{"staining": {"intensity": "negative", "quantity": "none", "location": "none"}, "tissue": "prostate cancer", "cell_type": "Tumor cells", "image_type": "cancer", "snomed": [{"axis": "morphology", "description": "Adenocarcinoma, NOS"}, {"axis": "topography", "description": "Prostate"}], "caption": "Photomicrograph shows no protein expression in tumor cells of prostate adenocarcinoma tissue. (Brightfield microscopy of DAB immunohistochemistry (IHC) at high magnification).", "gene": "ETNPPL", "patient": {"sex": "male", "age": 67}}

________

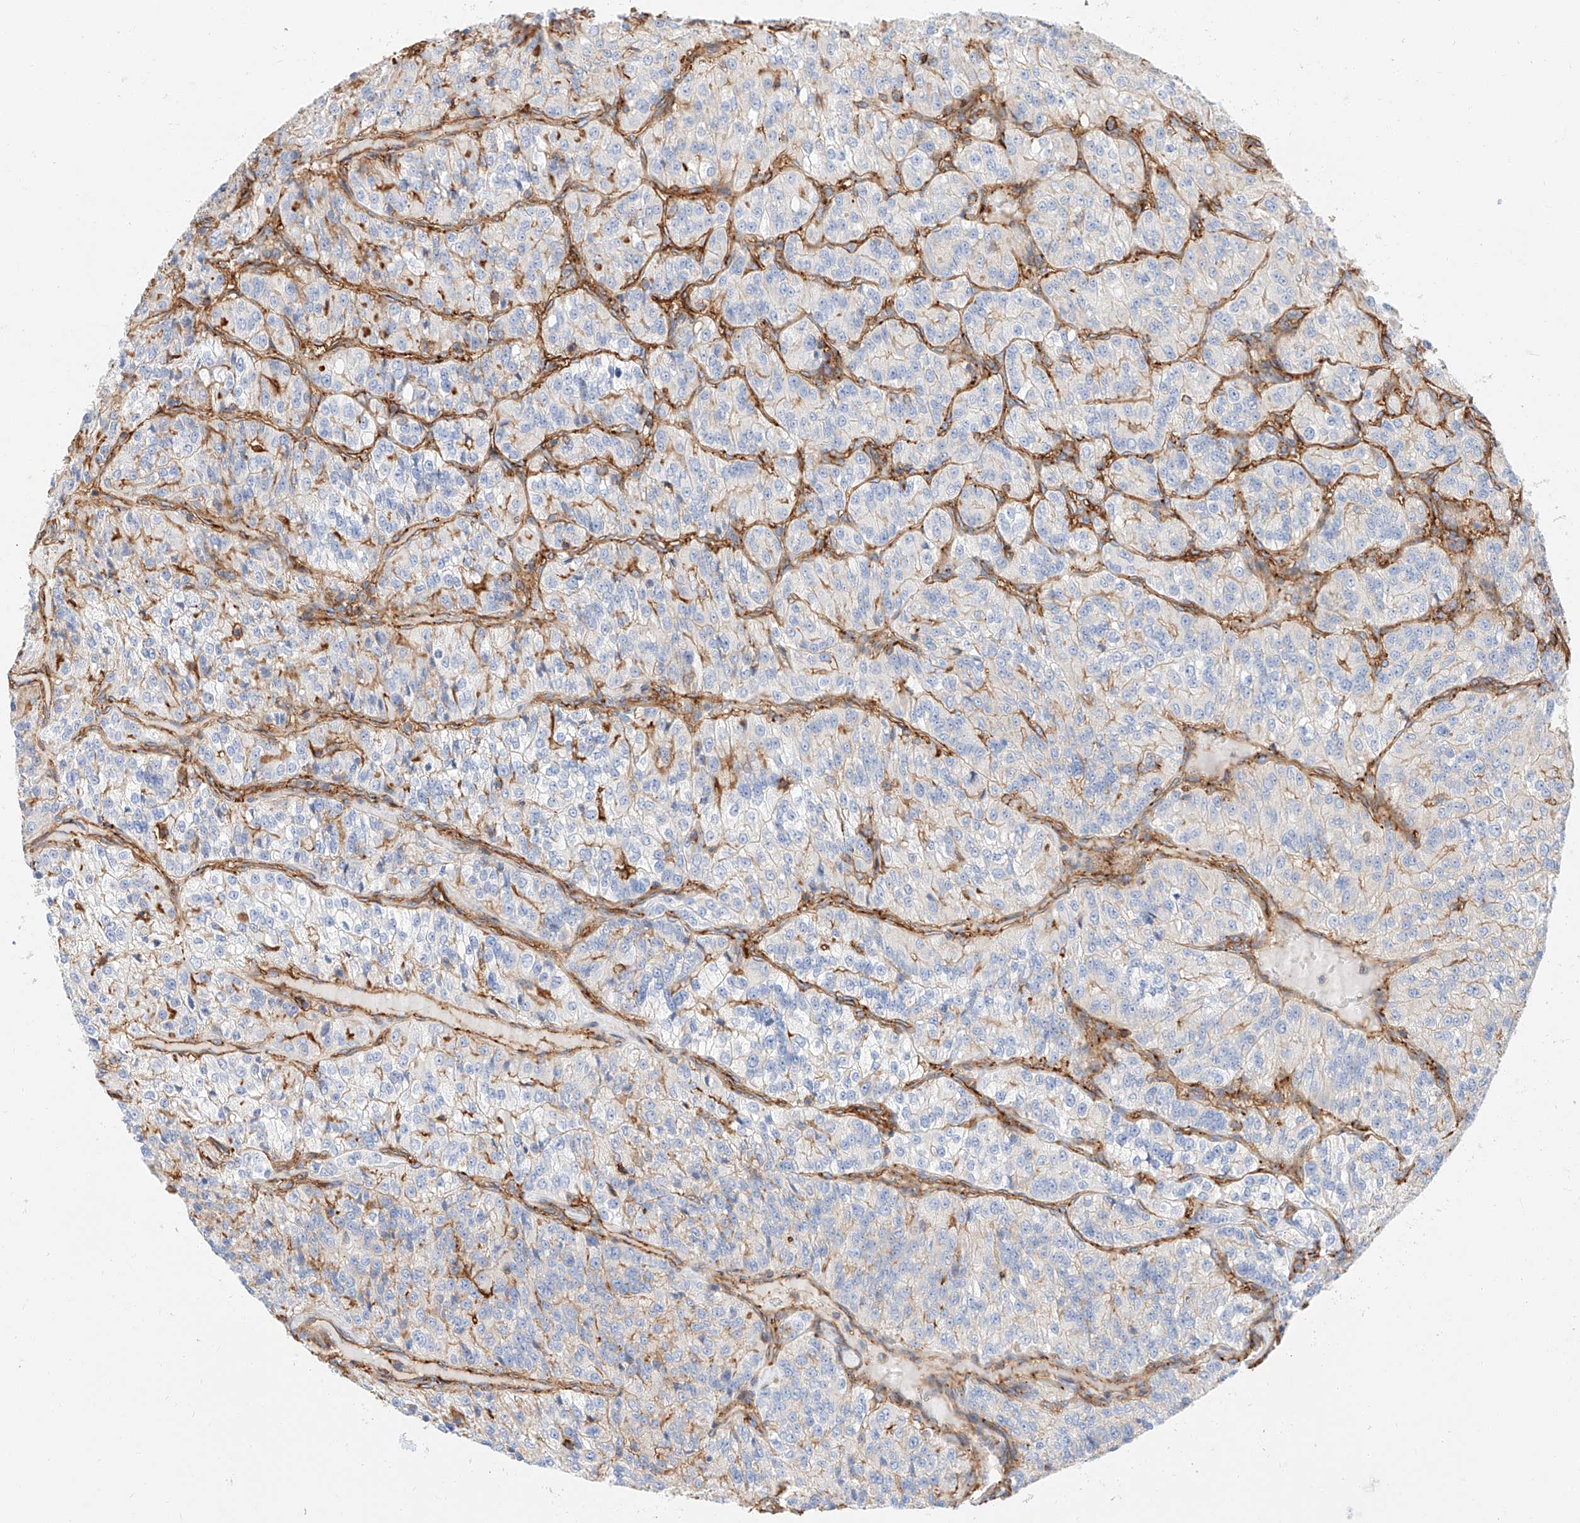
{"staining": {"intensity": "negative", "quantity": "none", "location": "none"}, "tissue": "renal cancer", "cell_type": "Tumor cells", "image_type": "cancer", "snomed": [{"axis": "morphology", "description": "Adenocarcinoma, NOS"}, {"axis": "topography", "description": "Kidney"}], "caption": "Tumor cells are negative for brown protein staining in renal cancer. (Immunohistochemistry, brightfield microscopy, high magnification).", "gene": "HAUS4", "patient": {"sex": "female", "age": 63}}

________

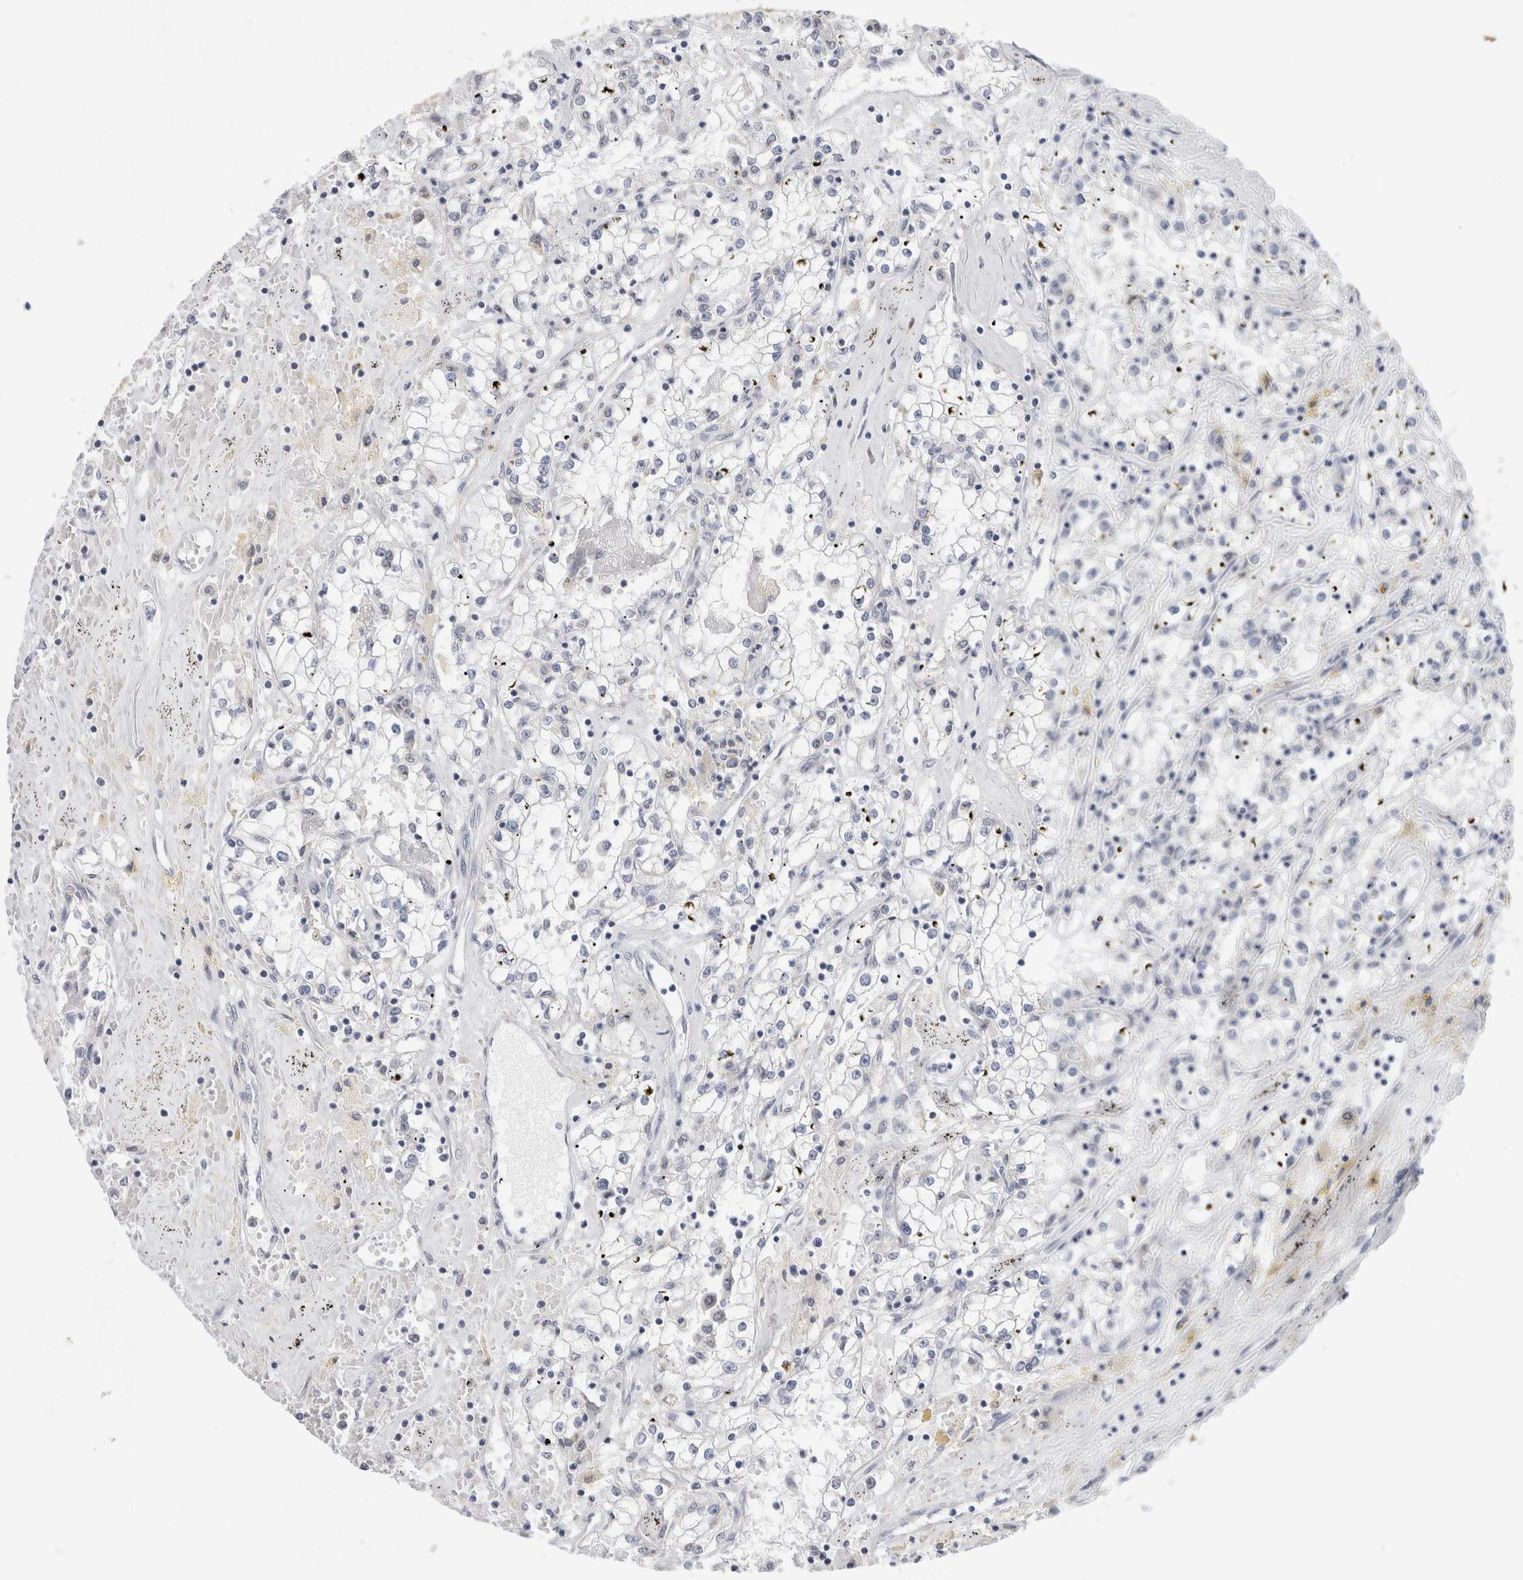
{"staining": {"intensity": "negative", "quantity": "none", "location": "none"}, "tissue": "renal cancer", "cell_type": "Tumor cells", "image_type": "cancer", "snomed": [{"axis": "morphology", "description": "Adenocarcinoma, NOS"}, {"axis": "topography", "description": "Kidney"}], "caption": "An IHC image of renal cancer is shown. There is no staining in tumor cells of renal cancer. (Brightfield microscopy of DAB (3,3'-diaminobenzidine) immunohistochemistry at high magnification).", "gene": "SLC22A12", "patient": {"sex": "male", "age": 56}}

________

Look through the entries above, and wherever a line holds the string "protein", copy it.

▶ _Result below_:
{"staining": {"intensity": "negative", "quantity": "none", "location": "none"}, "tissue": "prostate cancer", "cell_type": "Tumor cells", "image_type": "cancer", "snomed": [{"axis": "morphology", "description": "Adenocarcinoma, NOS"}, {"axis": "topography", "description": "Prostate"}], "caption": "Photomicrograph shows no protein expression in tumor cells of prostate adenocarcinoma tissue. (Brightfield microscopy of DAB immunohistochemistry (IHC) at high magnification).", "gene": "ETNPPL", "patient": {"sex": "male", "age": 67}}
{"staining": {"intensity": "negative", "quantity": "none", "location": "none"}, "tissue": "renal cancer", "cell_type": "Tumor cells", "image_type": "cancer", "snomed": [{"axis": "morphology", "description": "Adenocarcinoma, NOS"}, {"axis": "topography", "description": "Kidney"}], "caption": "Tumor cells are negative for brown protein staining in renal cancer. (Immunohistochemistry, brightfield microscopy, high magnification).", "gene": "HAUS4", "patient": {"sex": "female", "age": 63}}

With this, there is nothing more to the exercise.